Ruthless Prioritisation - A Key Ingredient Of High-Performing Teams
We’ve all been there: overwhelming backlogs, demanding stakeholders, and deadlines that keep getting closer. It doesn’t feel great, but how you prioritise can stop it happening or help you escape.
Capacity: The Unavoidable Constraint
Capacity - the amount that something can produce.
People, time, and attention are finite; even in the brave new AI powered world. Capacity sets the limit for what a team can deliver. No team or organisation can escape the limits of time and human energy. Trying will lead to overworked people, projects failing because of scope creep, etc.; not affordances of a high performing team.
The Illusion of More Capacity
Whilst capacity might be finite, we can get more capacity. Surely more is better - right?
Fred Brooks wrote The Mythical Man-Month in 1975, and 50 years later, the central thesis of adding more people to a delayed project will delay it further is still true. Adding people may increase your capacity, but it comes at a cost. New people need onboarding, need time to get up to speed, and increase the coordination overhead.
Why can’t people work longer? For short bursts they could, but sustained overwork will lead to burnout. Which is compounded if the mission and purpose of what they’re doing is unclear, or worse, non-existent.
But, it’s ok, because company ABC is selling a tool that fixes all these problems. Call me cynical, but I’m yet to see such a tool. Adding or changing tools to increase capacity may work; but don’t expect it to be instant, people and organisations will have to adjust how they approach their work to see the benefits. (Side point - this is one explanation for why AI tooling hasn’t increased productivity, yet - we need time to learn how to leverage it.)

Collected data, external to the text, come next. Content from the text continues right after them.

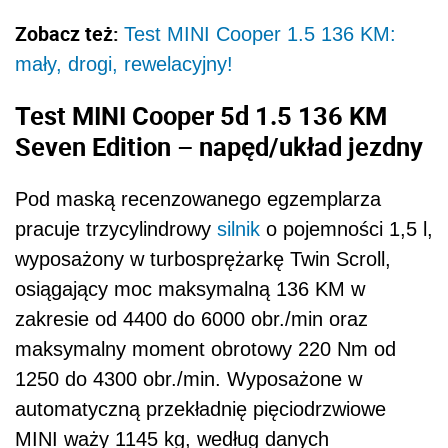
Zobacz też:
Test MINI Cooper 1.5 136 KM:
mały, drogi, rewelacyjny!
Test MINI Cooper 5d 1.5 136 KM
Seven Edition – napęd/układ jezdny
Pod maską recenzowanego egzemplarza
pracuje trzycylindrowy
silnik
o pojemności 1,5 l,
wyposażony w turbosprężarkę Twin Scroll,
osiągający moc maksymalną 136 KM w
zakresie od 4400 do 6000 obr./min oraz
maksymalny moment obrotowy 220 Nm od
1250 do 4300 obr./min. Wyposażone w
automatyczną przekładnię pięciodrzwiowe
MINI waży 1145 kg, według danych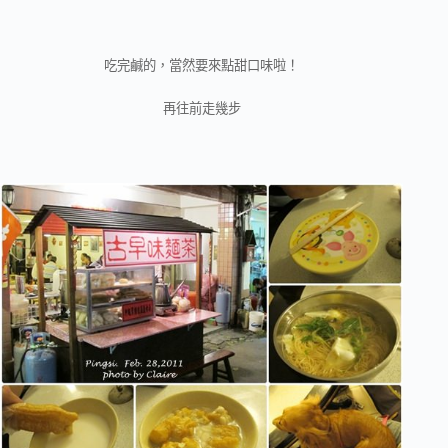
吃完鹹的，當然要來點甜口味啦！
再往前走幾步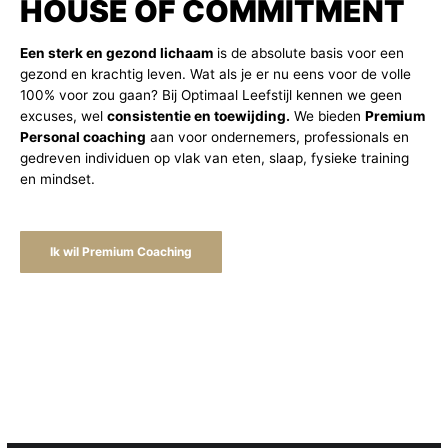
HOUSE OF COMMITMENT
Een sterk en gezond lichaam
is de absolute basis voor een
gezond en krachtig leven. Wat als je er nu eens voor de volle
100% voor zou gaan? Bij Optimaal Leefstijl kennen we geen
excuses, wel
consistentie en toewijding.
We bieden
Premium
Personal coaching
aan voor ondernemers, professionals en
gedreven individuen op vlak van eten, slaap, fysieke training
en mindset.
Ik wil Premium Coaching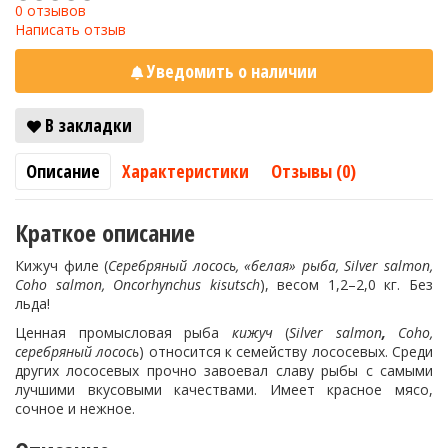
0 отзывов
Написать отзыв
Уведомить о наличии
В закладки
Описание
Характеристики
Отзывы (0)
Краткое описание
Кижуч филе (
Серебряный лосось, «белая» рыба, Silver salmon,
Coho salmon, Oncorhynchus kisutsch
), весом 1,2–2,0 кг. Без
льда!
Ценная промысловая рыба
кижуч
(
Silver
salmon
,
Coho
,
серебряный лосось
) относится к семейству лососевых. Среди
других лососевых прочно завоевал славу рыбы с самыми
лучшими вкусовыми качествами. Имеет красное мясо,
сочное и нежное.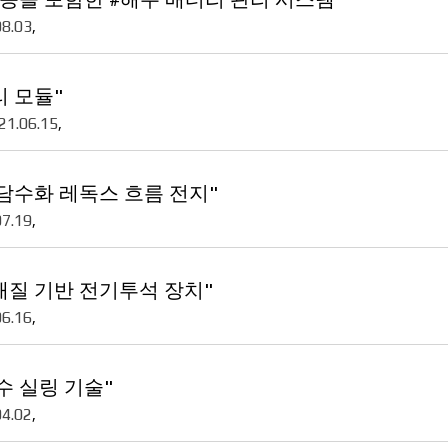
08.03
,
 모듈"
21.06.15
,
담수화 레독스 흐름 전지"
07.19
,
해질 기반 전기투석 장치"
06.16
,
수 실링 기술"
04.02
,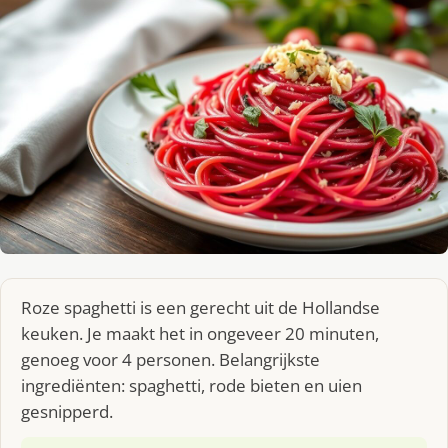
Roze spaghetti is een gerecht uit de Hollandse
keuken. Je maakt het in ongeveer 20 minuten,
genoeg voor 4 personen. Belangrijkste
ingrediënten: spaghetti, rode bieten en uien
gesnipperd.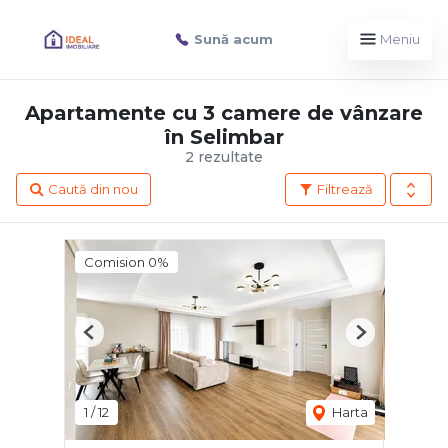
Sună acum
Meniu
Apartamente cu 3 camere de vânzare
în Selimbar
2 rezultate
Caută din nou
Filtrează
Comision 0%
Previous
Next
1
/
12
Harta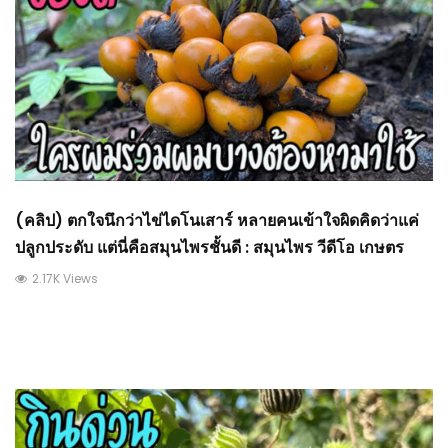
(คลิป) ตกใจนึกว่าไข่ไดโนเสาร์ หลายคนเข้าใจผิดคิดว่าแค่
ปลูกประดับ แต่นี่คือสมุนไพรชั้นดี : สมุนไพร วีดีโอ เกษตร
2.17K Views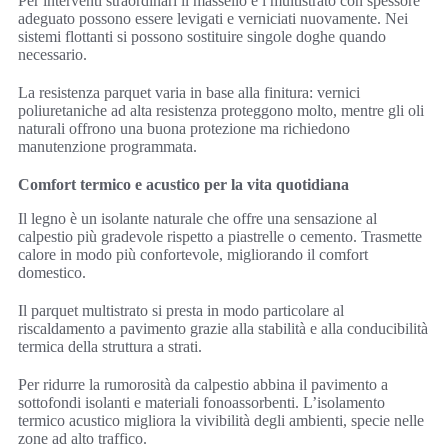
Per interventi straordinari il massello e i multistrato con spessore
adeguato possono essere levigati e verniciati nuovamente. Nei
sistemi flottanti si possono sostituire singole doghe quando
necessario.
La resistenza parquet varia in base alla finitura: vernici
poliuretaniche ad alta resistenza proteggono molto, mentre gli oli
naturali offrono una buona protezione ma richiedono
manutenzione programmata.
Comfort termico e acustico per la vita quotidiana
Il legno è un isolante naturale che offre una sensazione al
calpestio più gradevole rispetto a piastrelle o cemento. Trasmette
calore in modo più confortevole, migliorando il comfort
domestico.
Il parquet multistrato si presta in modo particolare al
riscaldamento a pavimento grazie alla stabilità e alla conducibilità
termica della struttura a strati.
Per ridurre la rumorosità da calpestio abbina il pavimento a
sottofondi isolanti e materiali fonoassorbenti. L’isolamento
termico acustico migliora la vivibilità degli ambienti, specie nelle
zone ad alto traffico.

One Effective Strategy: Ruthless Prioritisation
Prioritisation - The process of assigning priorities to things or tasks
Whilst your capacity might be fixed, you can control what gets worked on. You need to drive the focus towards what delivers the most value; not what’s most urgent nor what the loudest person is asking for.
It doesn’t matter what framework you adopt (MoSCoW, RICE, etc.), the important aspect is aligning everyone on how that framework denotes the value. The business the team is in and their context will change what value means for them. For example, it could be on revenue, or retention, or performance, etc.
But you need a set of things to prioritise, with each thing a similar size. Trying to prioritise a 12 month migration project against an effort to improve query performance is impossible. They are not comparable. But splitting that big migration project up into smaller chunks opens up the ability to decide how to prioritise them against each other. It’s important that each chunk delivers value; this is not just about decomposing work but thinking in terms of releasable value. It adds adaptability into the whole process; maybe we realise part way through the migration that completing it is lower value than other work. This allows the team and stakeholders to be clear on the value, get faster feedback, and reduce risk.
Digital tools are both a blessing and a curse. They enablea you to create and manage a shareable and consumable backlog, but they also allow it to grow infinitely large. Having too many things to prioritise amongst can be both frustrating and time consuming. More things will steal more of your time and attention. Don’t be afraid to delete work from your backlog; if it’s valuable then someone else will ask for it.
None of this is new, agile and lean methodologies have long preached incremental delivery. The one thing they don’t make clear is how you get to that point - ruthless prioritisation.
And one big bonus; hopefully, the value you deliver is measurable and so the impact of your team is too.
Tying It Back to Lean Methods
Inspired by Toyota’s Production System lean methodologies for software delivery arose; trying to apply the learnings from manufacturing. They focus on eliminating waste, improving flow, and delivering value continuously. Ruthless prioritisation reduces waste because waste doesn’t enter the system and low-value tasks never get prioritised. And that ruthless prioritisation helps to improve the flow because you’ve already made the batches of work smaller; and smaller batches move faster. The net result being that the effort used to ruthlessly prioritise the work led to less waste, faster flow, and most importantly more value delivered.
No Prioritization? No Case for More Capacity
You still think you need more people? Great, you now have a well prioritised backlog with a clear value story; and you know the value delivered. If you are missing either of these then your request for either more people or more time will lack credibility. If you have both priorities and measurable outcomes, then you can be clear on the impact of the requests’ approval or denial. But remember, no increase comes for free.
Conclusion
Whilst capacity is fixed, value delivery is not. You need to make sure your team is always focussed on the most valuable work. So start prioritising ruthlessly!